Directions: The whole listing, except its pictures, is to be repeated exactly.

Data shown:
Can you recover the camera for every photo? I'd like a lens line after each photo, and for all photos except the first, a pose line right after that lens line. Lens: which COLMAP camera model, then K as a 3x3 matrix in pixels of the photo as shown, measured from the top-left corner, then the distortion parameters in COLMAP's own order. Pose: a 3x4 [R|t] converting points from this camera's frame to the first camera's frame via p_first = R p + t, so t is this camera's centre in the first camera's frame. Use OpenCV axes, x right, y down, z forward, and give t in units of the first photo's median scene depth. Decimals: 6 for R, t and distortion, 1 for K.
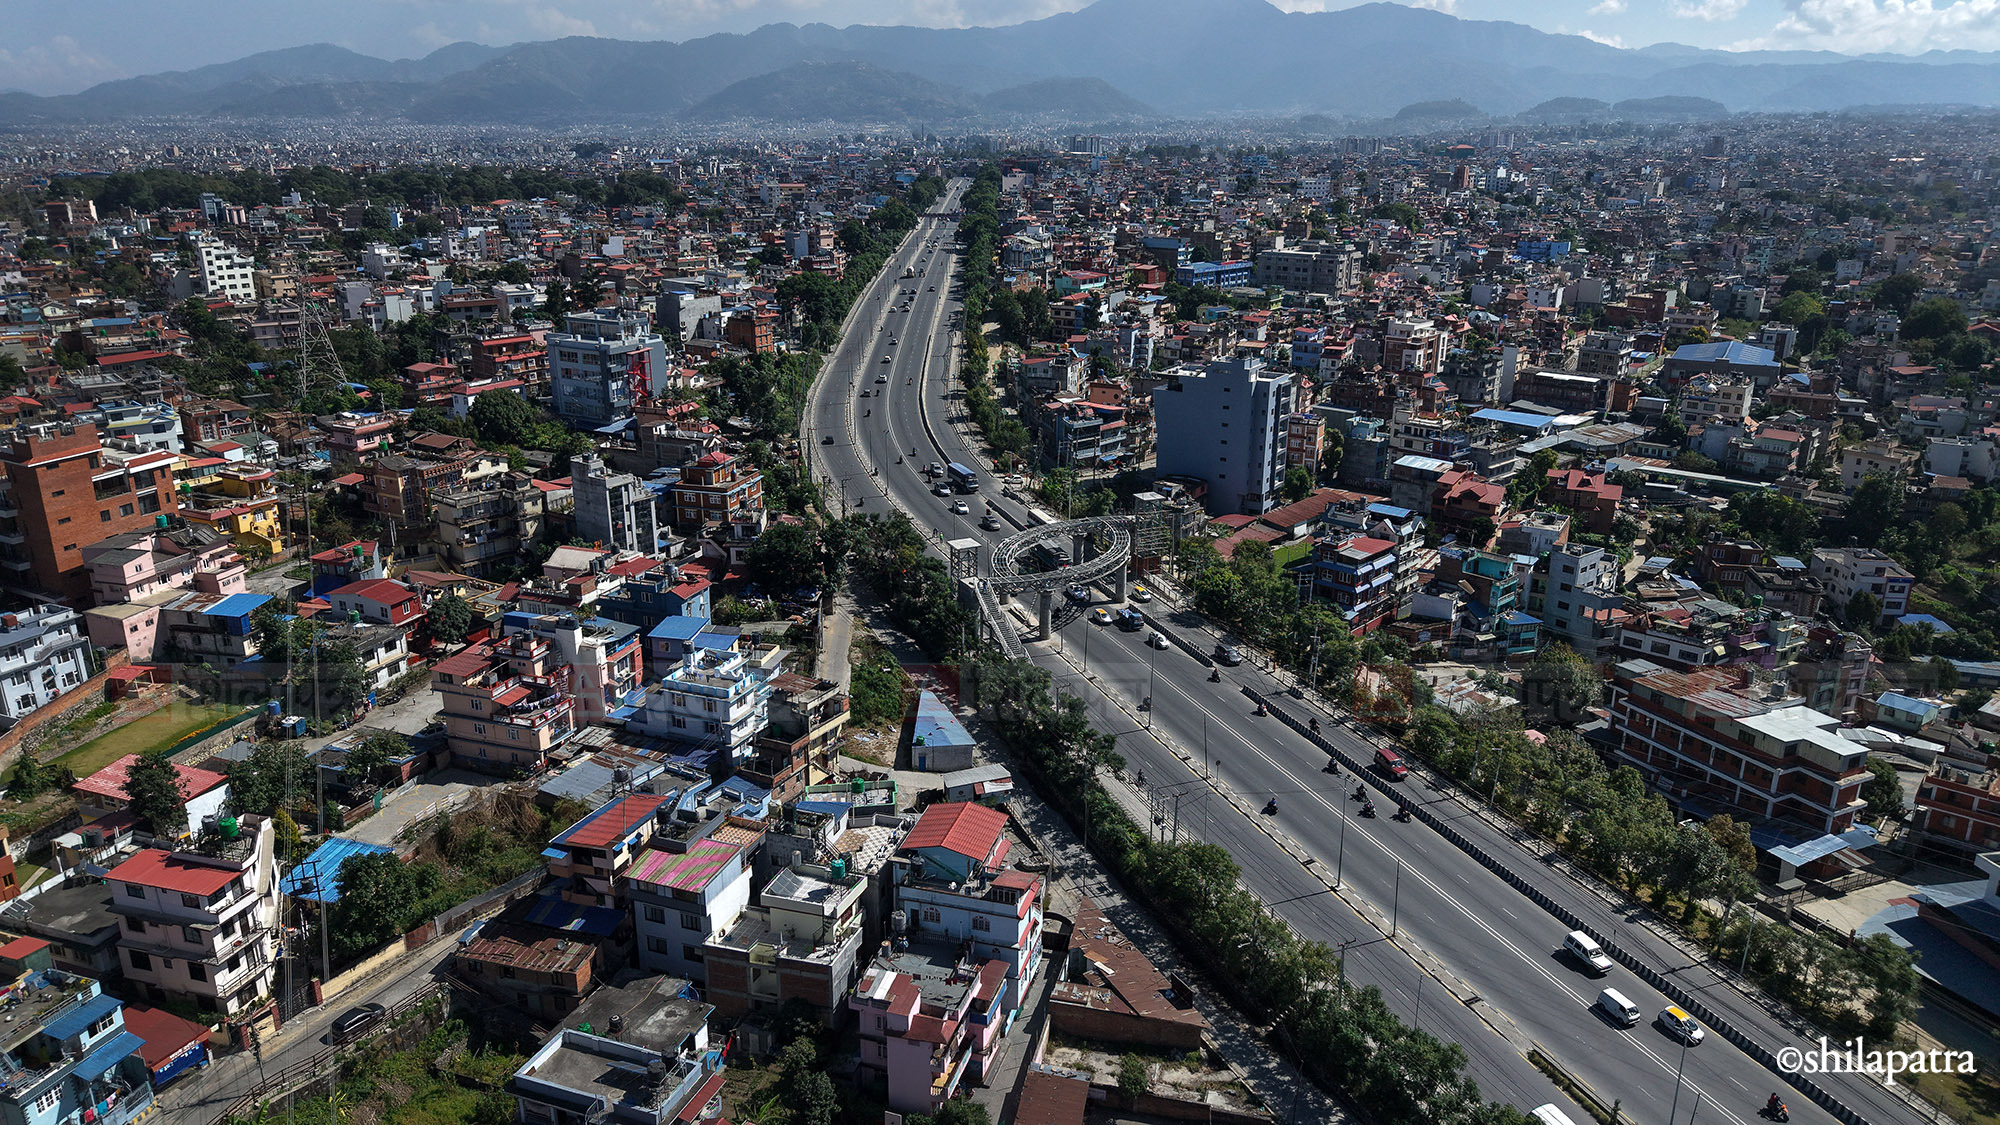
lens RADIAL K [[1330.9, 0, 995.2], [0, 1330.9, 581.9], [0, 0, 1]] dist [0.034047, -0.037504]
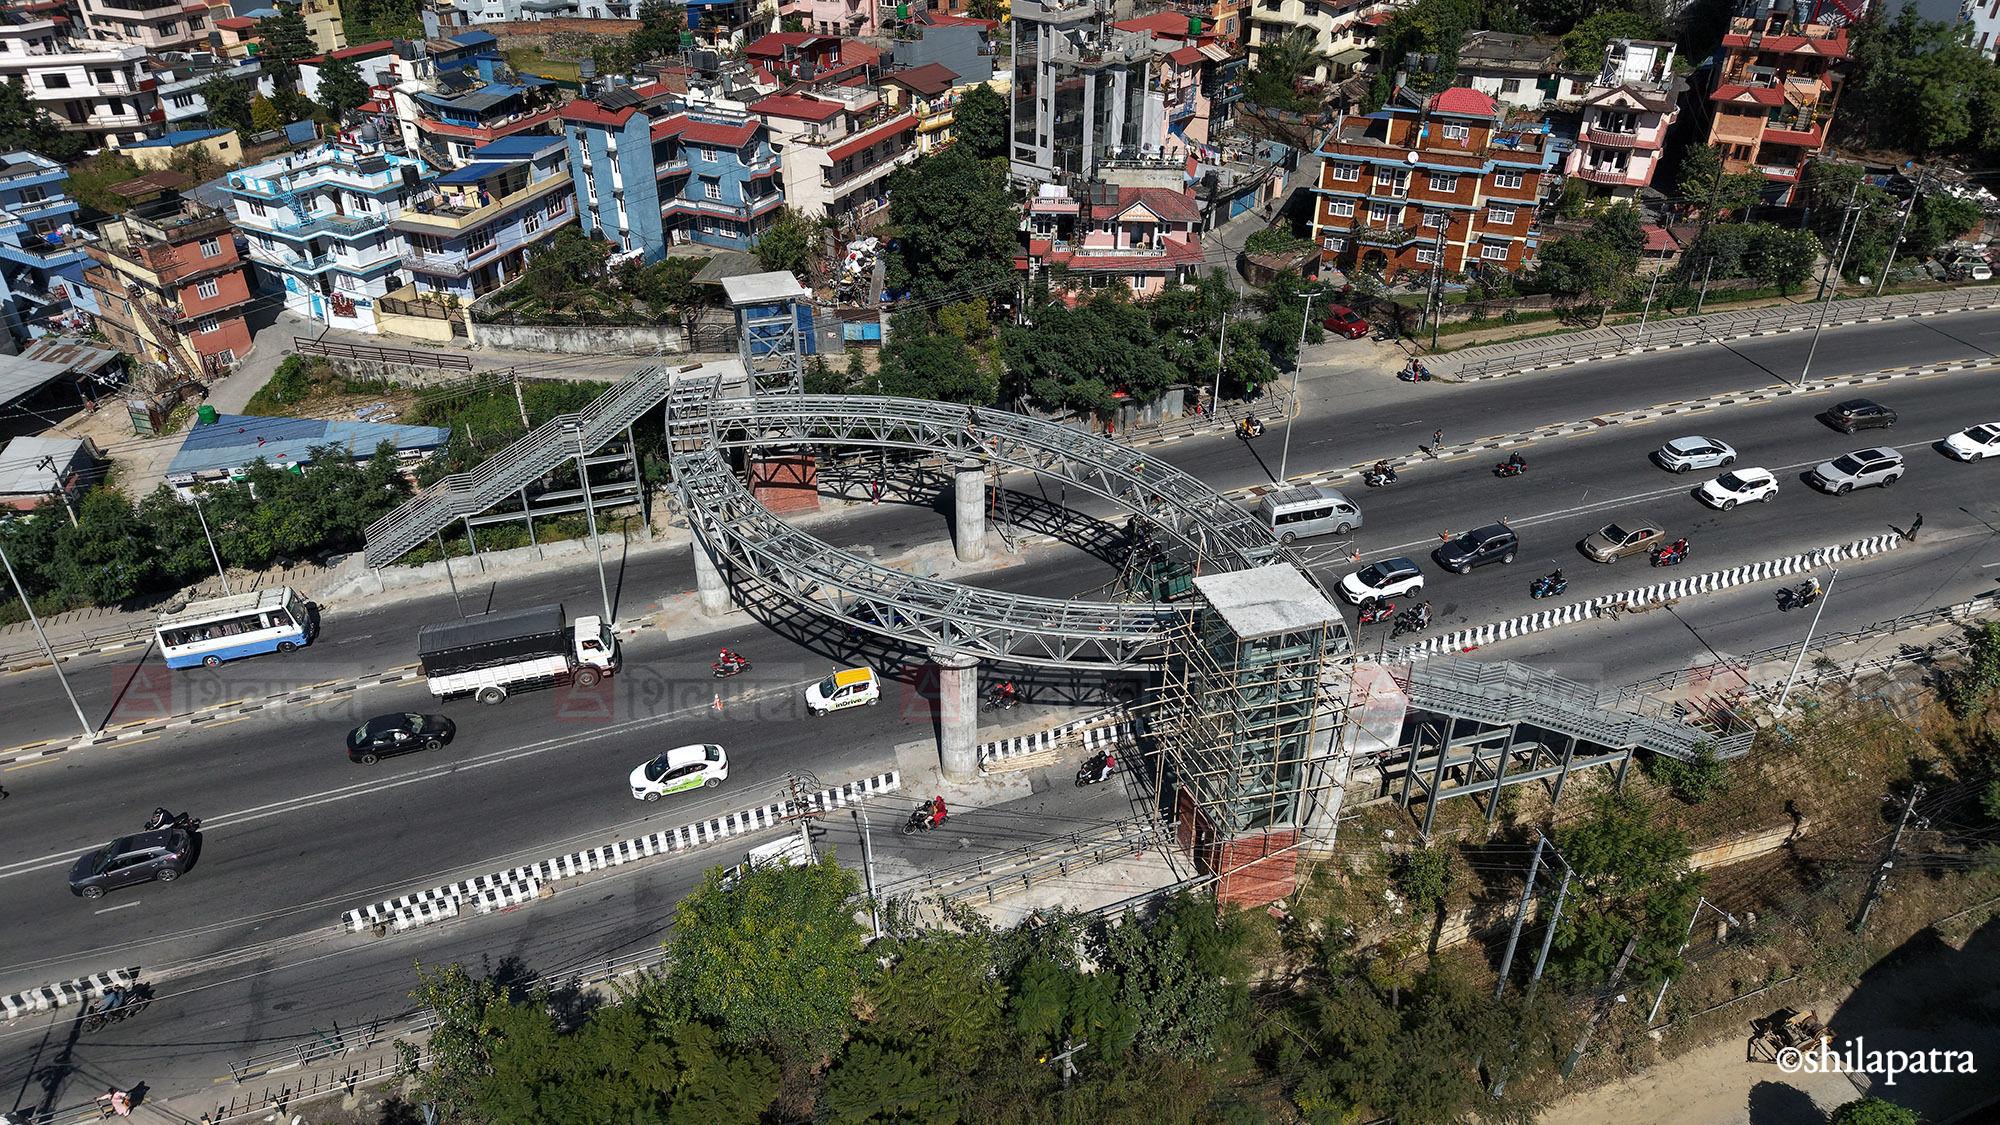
lens RADIAL K [[1330.9, 0, 1006.6], [0, 1330.9, 570.8], [0, 0, 1]] dist [0.034047, -0.037504]
pose [[-0.094779, 0.526871, -0.844644, 0.248973], [-0.325306, 0.785492, 0.526477, -0.138198], [0.940847, 0.324667, 0.096946, 0.753009]]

Solution for this problem:
Can you recover the camera for every photo? I'd like a lens line after each photo, and for all photos except the first, a pose line right after that lens line. Lens: which COLMAP camera model, then K as a 3x3 matrix in pixels of the photo as shown, measured from the top-left corner, then the distortion parameters in COLMAP's own order. Pose: a 3x4 [R|t] converting points from this camera's frame to the first camera's frame via p_first = R p + t, so t is this camera's centre in the first camera's frame. Use OpenCV axes, x right, y down, z forward, and give t in units of the first photo's median scene depth. Decimals: 6 for R, t and distortion, 1 for K.
lens RADIAL K [[1330.9, 0, 995.2], [0, 1330.9, 581.9], [0, 0, 1]] dist [0.034047, -0.037504]
lens RADIAL K [[1330.9, 0, 1006.6], [0, 1330.9, 570.8], [0, 0, 1]] dist [0.034047, -0.037504]
pose [[-0.094779, 0.526871, -0.844644, 0.248973], [-0.325306, 0.785492, 0.526477, -0.138198], [0.940847, 0.324667, 0.096946, 0.753009]]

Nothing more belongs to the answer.